As impressive as it sounds, deep learning is growing in leaps with every passing week and it still has a lot of room to improve. In its journey, it's being applied to multiple tasks, from speech recognition to computer vision and, though all of those efforts are amazing in their own ways, there's one that stands out - natural language processing (NLP).

Through it, software engineers are trying to come up with systems able to understand humans in normal interaction. In other words, an NLP-based system could be so advanced that it could talk with a person as if it were human. That's mind-blowing, even without considering what it takes for a machine to rise up to that level - understanding intent, comprehending context, handling semantics and grammar, among many other things.
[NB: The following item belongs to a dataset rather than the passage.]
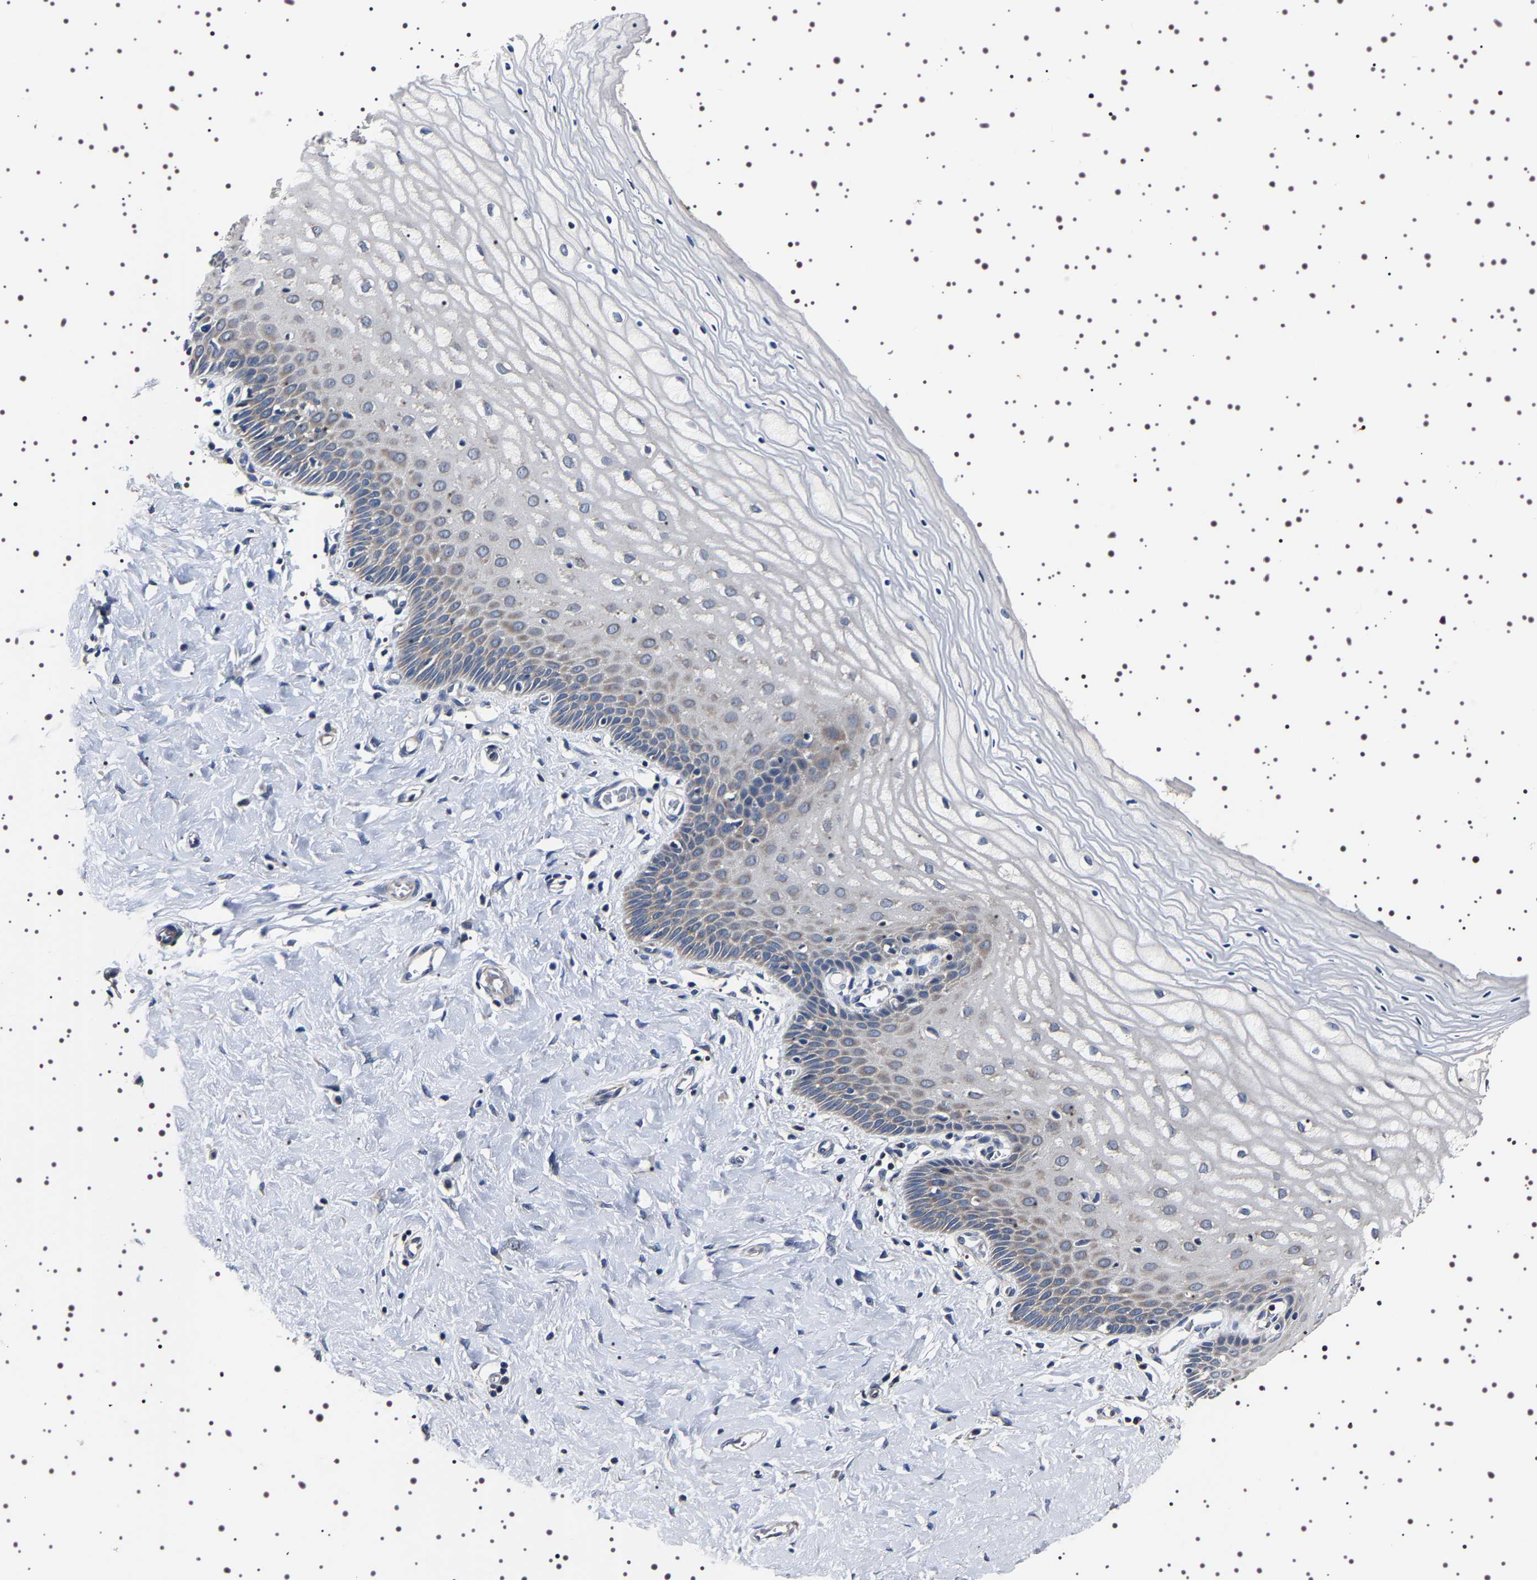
{"staining": {"intensity": "weak", "quantity": "25%-75%", "location": "cytoplasmic/membranous"}, "tissue": "cervix", "cell_type": "Squamous epithelial cells", "image_type": "normal", "snomed": [{"axis": "morphology", "description": "Normal tissue, NOS"}, {"axis": "topography", "description": "Cervix"}], "caption": "Immunohistochemistry (IHC) of benign human cervix displays low levels of weak cytoplasmic/membranous positivity in about 25%-75% of squamous epithelial cells. Immunohistochemistry stains the protein in brown and the nuclei are stained blue.", "gene": "TARBP1", "patient": {"sex": "female", "age": 55}}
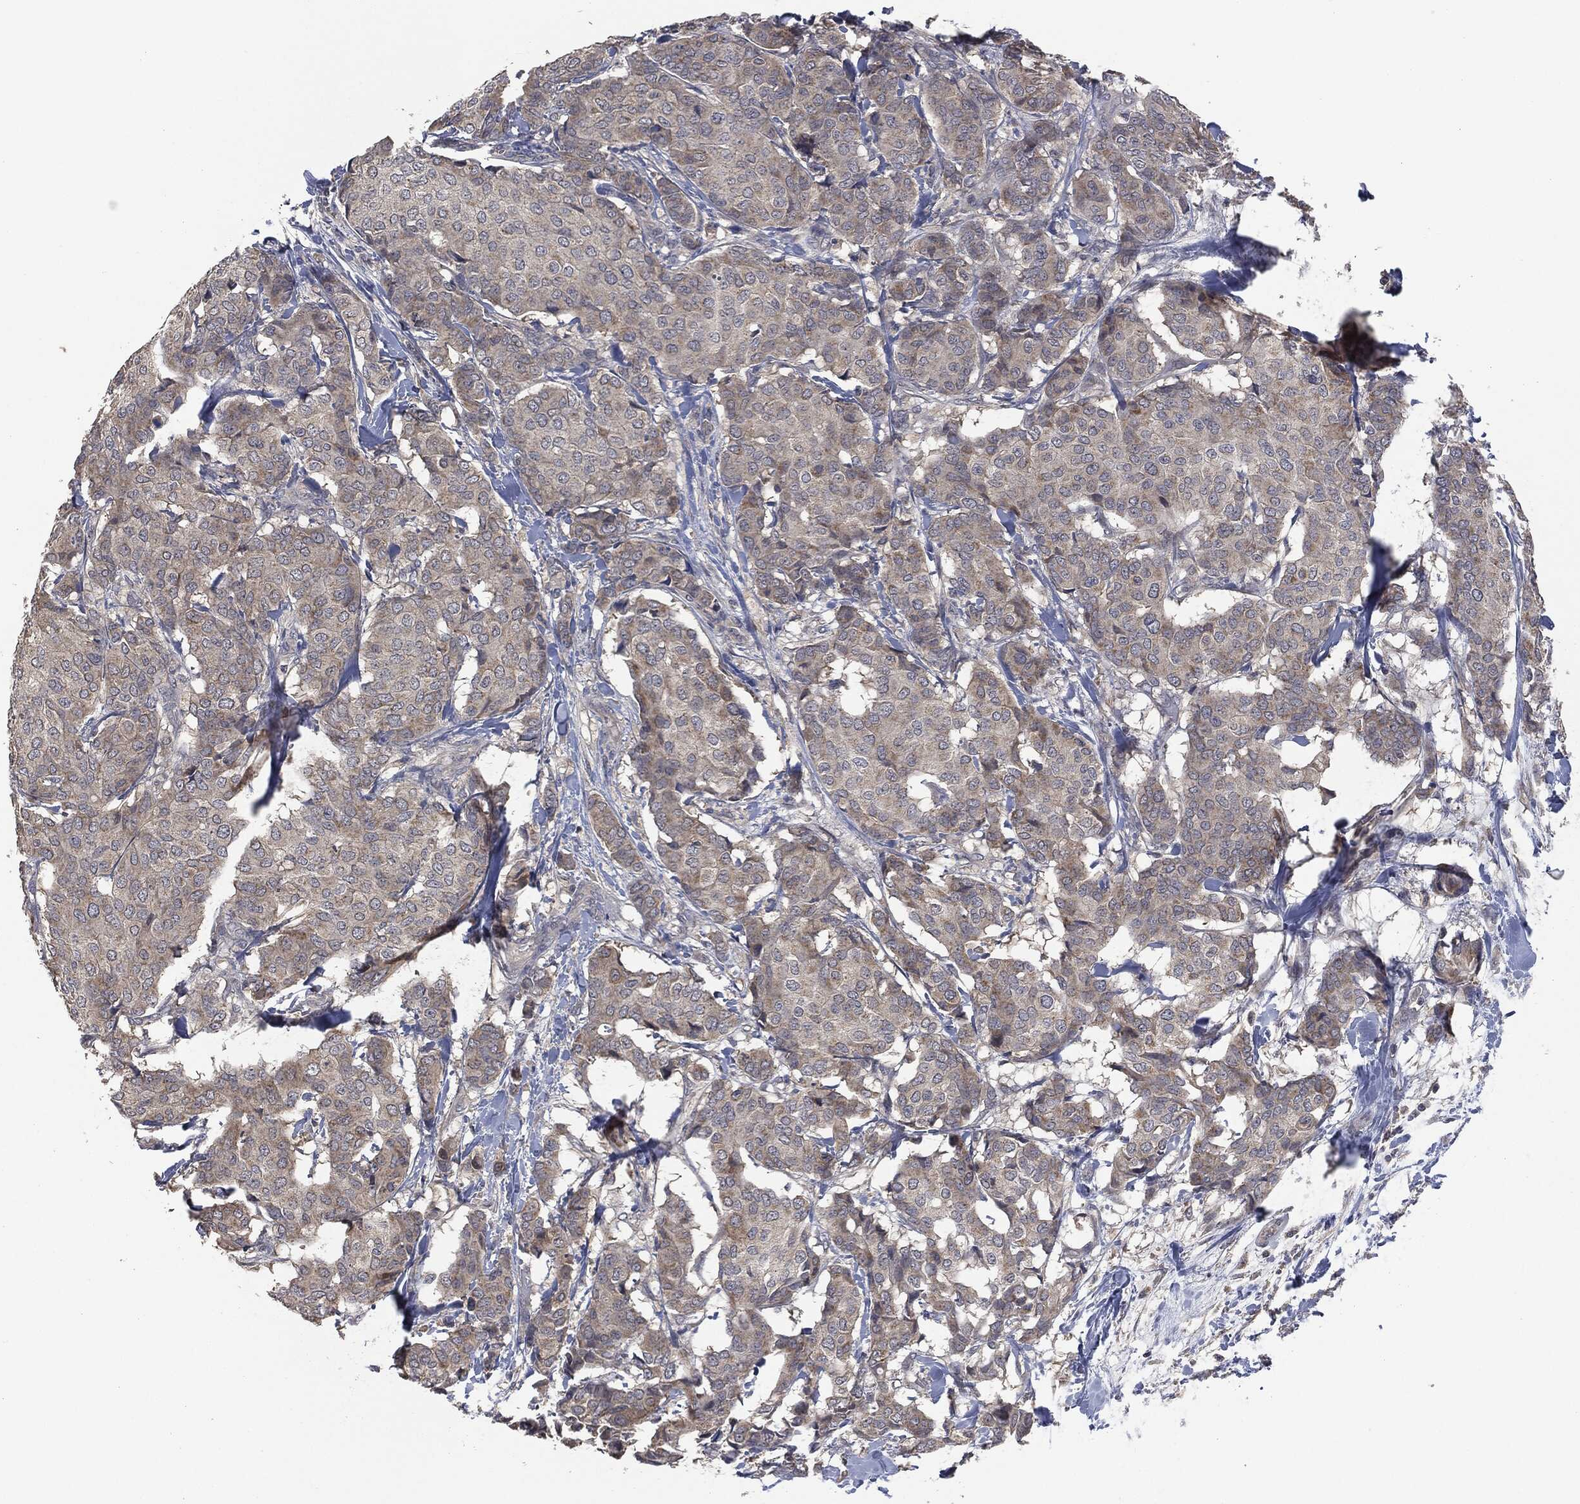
{"staining": {"intensity": "weak", "quantity": "25%-75%", "location": "cytoplasmic/membranous"}, "tissue": "breast cancer", "cell_type": "Tumor cells", "image_type": "cancer", "snomed": [{"axis": "morphology", "description": "Duct carcinoma"}, {"axis": "topography", "description": "Breast"}], "caption": "Protein analysis of breast cancer (invasive ductal carcinoma) tissue reveals weak cytoplasmic/membranous positivity in about 25%-75% of tumor cells.", "gene": "IL1RN", "patient": {"sex": "female", "age": 75}}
A perfect NLP system doesn't exist yet but research is taking huge steps towards it to the point they outsource quality assurance to help them move forward. One of the latest developments around it? The use of graph convolutional networks to recognize emotions in texts. Can you imagine a computer reading a paragraph and being able to tell if the writer was being funny, ironic, or angry? That's precisely what this sophisticated method is trying to do. Let's take a look at how that will work, at least on a theoretical level. The studies can also be found in Assocation for Computational linguistics.

Some basic definitions

Before getting into the complex explanation waiting ahead of us, it's important for you to know a couple of essential terms that can help you grasp it all. So, here's a list of things you need to learn before moving on:

Emotion recognition (ERC): a task responsible for identifying and classifying the emotion in a piece of text, whether it's angry, sad, happy, excited, bored, and so on. A machine capable of doing this task is essential to develop an AI platform that's advanced enough to talk to humans.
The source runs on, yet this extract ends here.